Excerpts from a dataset
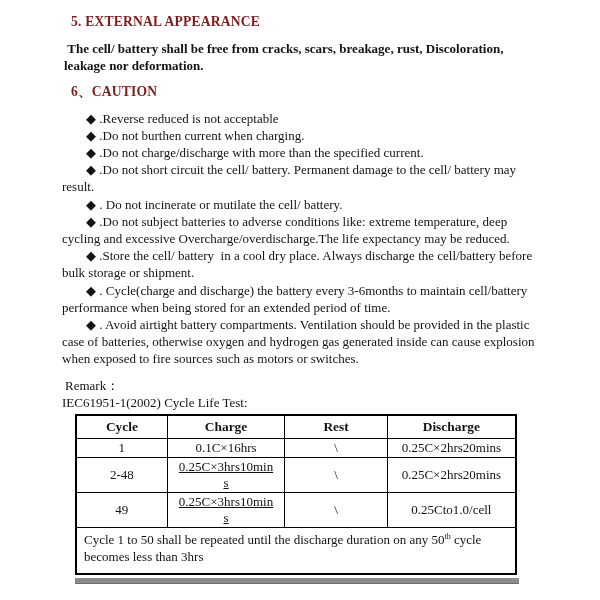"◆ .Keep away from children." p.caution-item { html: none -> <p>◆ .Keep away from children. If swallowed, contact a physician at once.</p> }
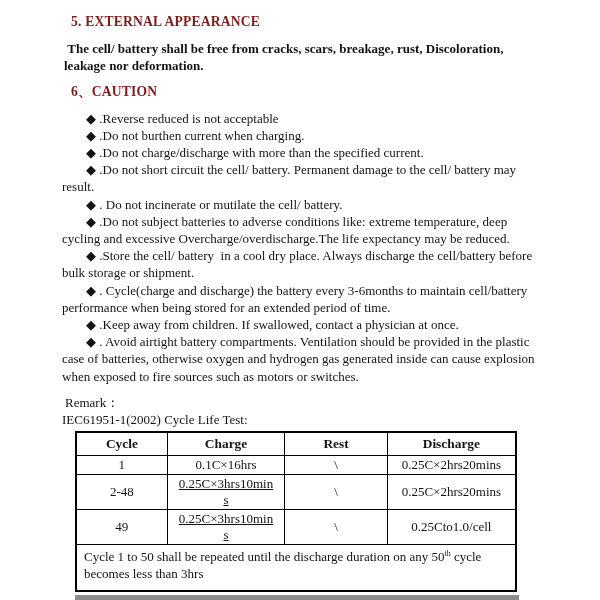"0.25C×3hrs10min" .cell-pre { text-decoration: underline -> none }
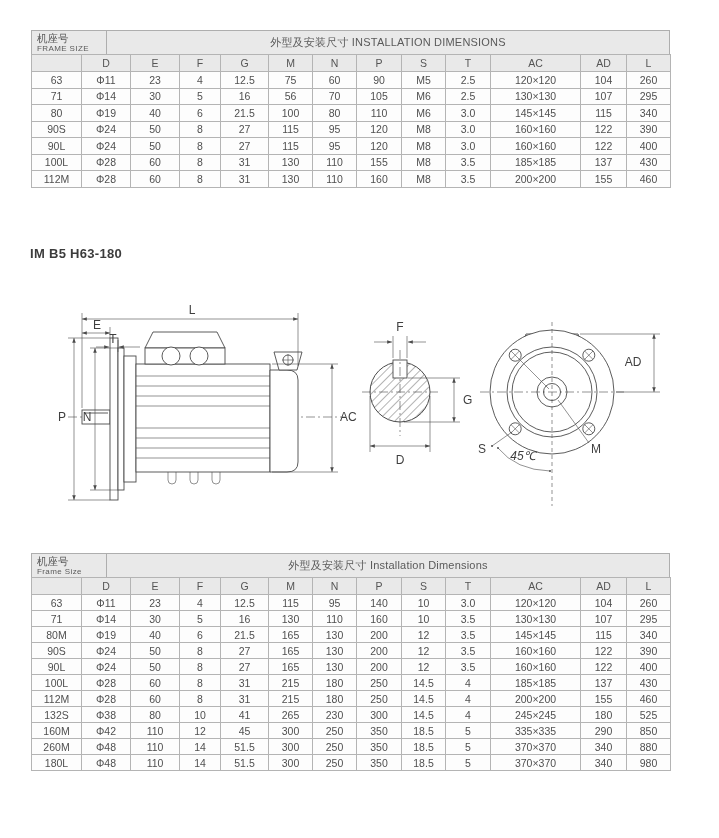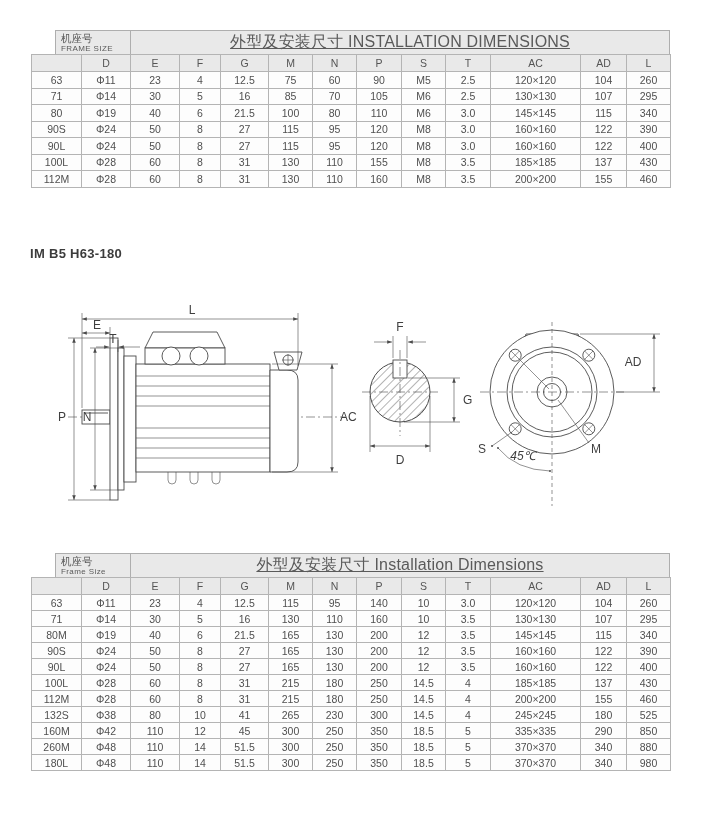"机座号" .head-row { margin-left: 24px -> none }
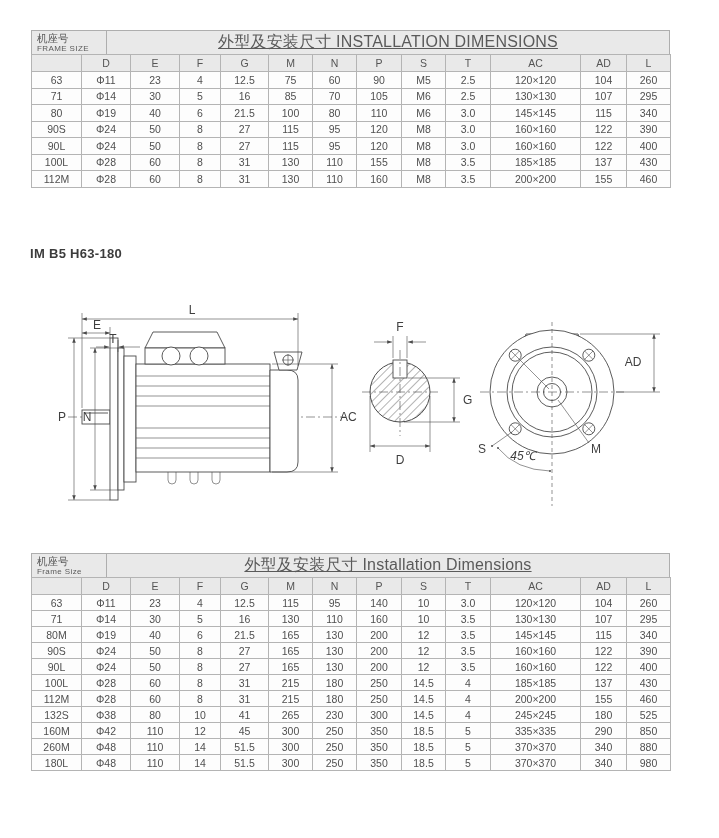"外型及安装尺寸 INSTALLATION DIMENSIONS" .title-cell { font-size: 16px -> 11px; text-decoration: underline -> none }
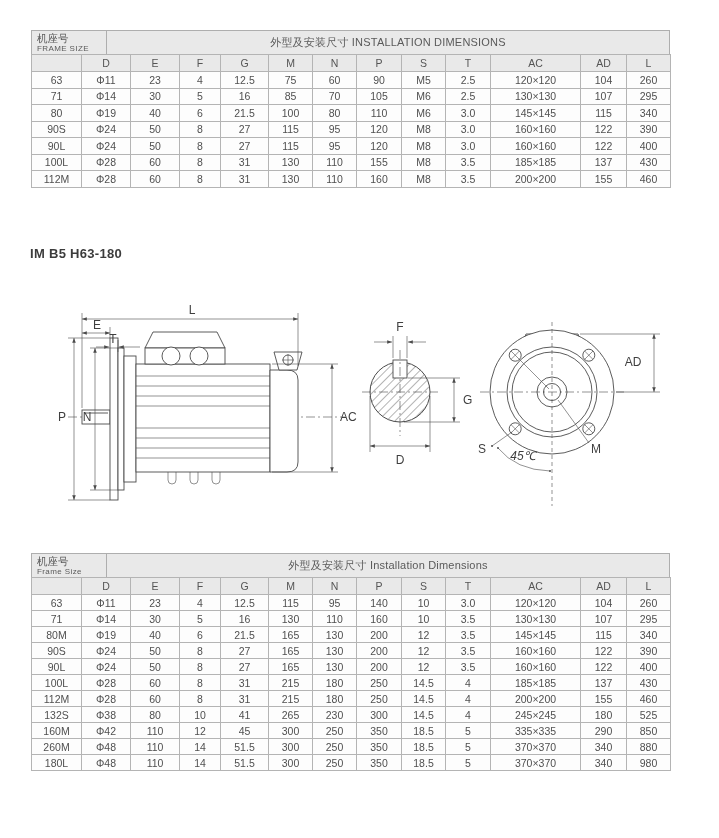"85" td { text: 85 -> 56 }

• **GOAL OF THE EXERCISE**: Since the pictures are not wanted, write out the rest of the data exactly as it reads.

• **ANSWER SPACE**:
"◆ .Keep away from children." p.caution-item { html: none -> <p>◆ .Keep away from children. If swallowed, contact a physician at once.</p> }
"0.25C×3hrs10min" .cell-pre { text-decoration: underline -> none }
"机座号" .head-row { margin-left: 24px -> none }
"外型及安装尺寸 INSTALLATION DIMENSIONS" .title-cell { font-size: 16px -> 11px; text-decoration: underline -> none }
"85" td { text: 85 -> 56 }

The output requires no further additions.